-------- RECORDS FOR THE EXERCISE --------

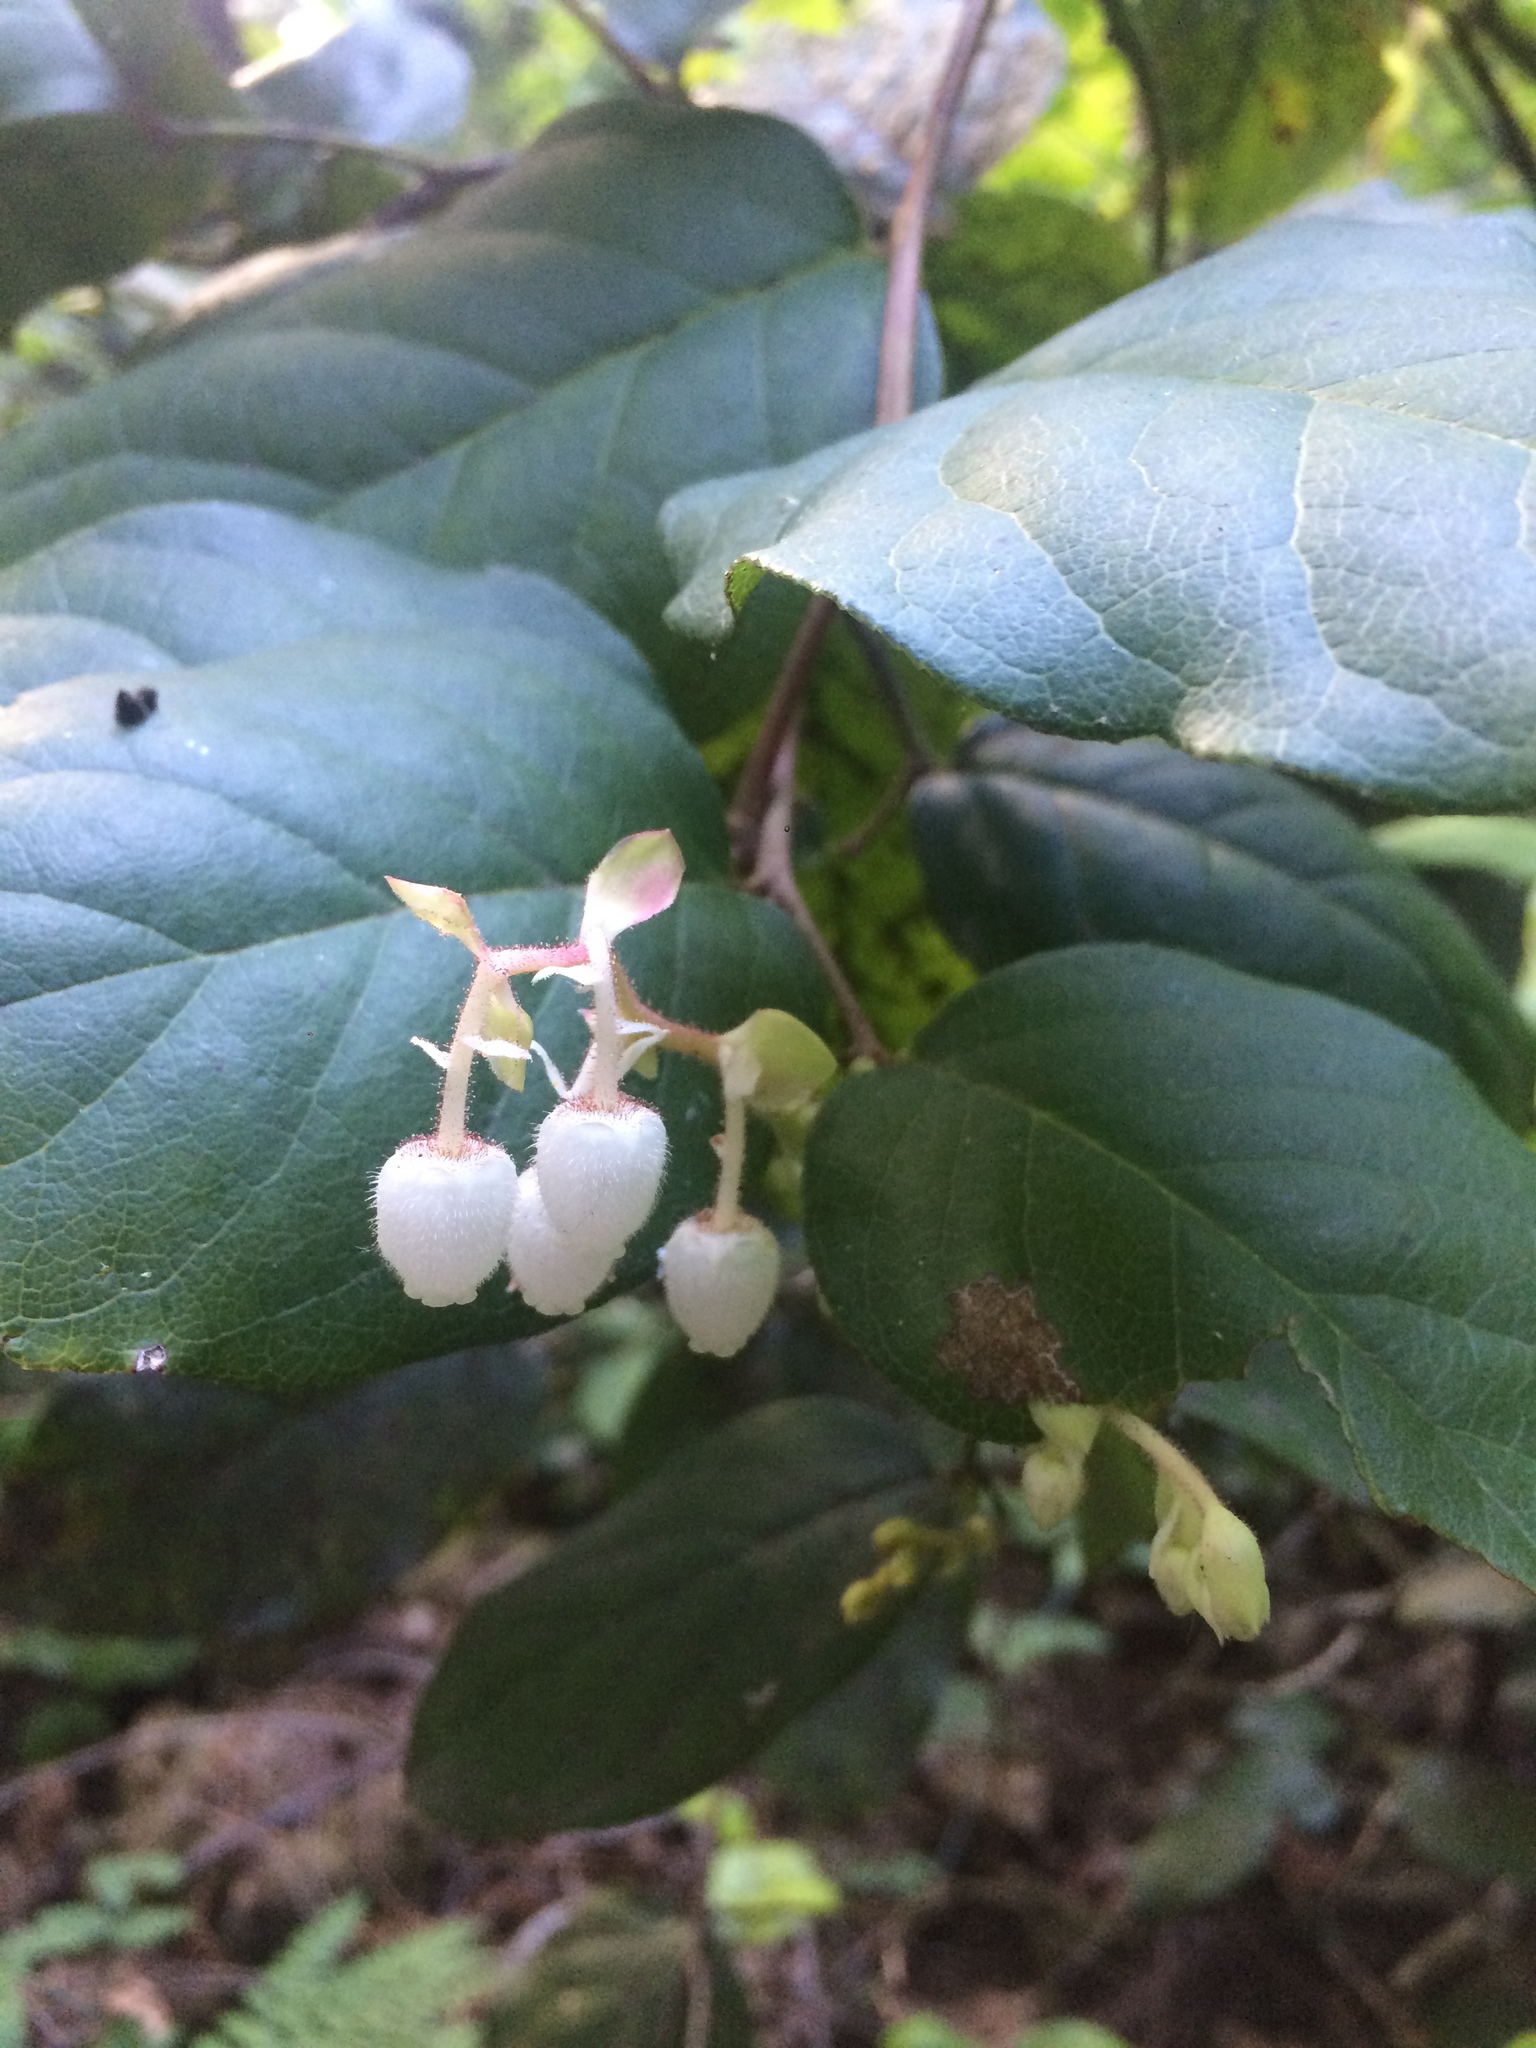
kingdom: Plantae
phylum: Tracheophyta
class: Magnoliopsida
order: Ericales
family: Ericaceae
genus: Gaultheria
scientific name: Gaultheria shallon
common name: Shallon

--------

● SHORT EXERCISE: Transcribe every text line of each item above word for word, and leave out the pictures.

● WORKED SOLUTION:
kingdom: Plantae
phylum: Tracheophyta
class: Magnoliopsida
order: Ericales
family: Ericaceae
genus: Gaultheria
scientific name: Gaultheria shallon
common name: Shallon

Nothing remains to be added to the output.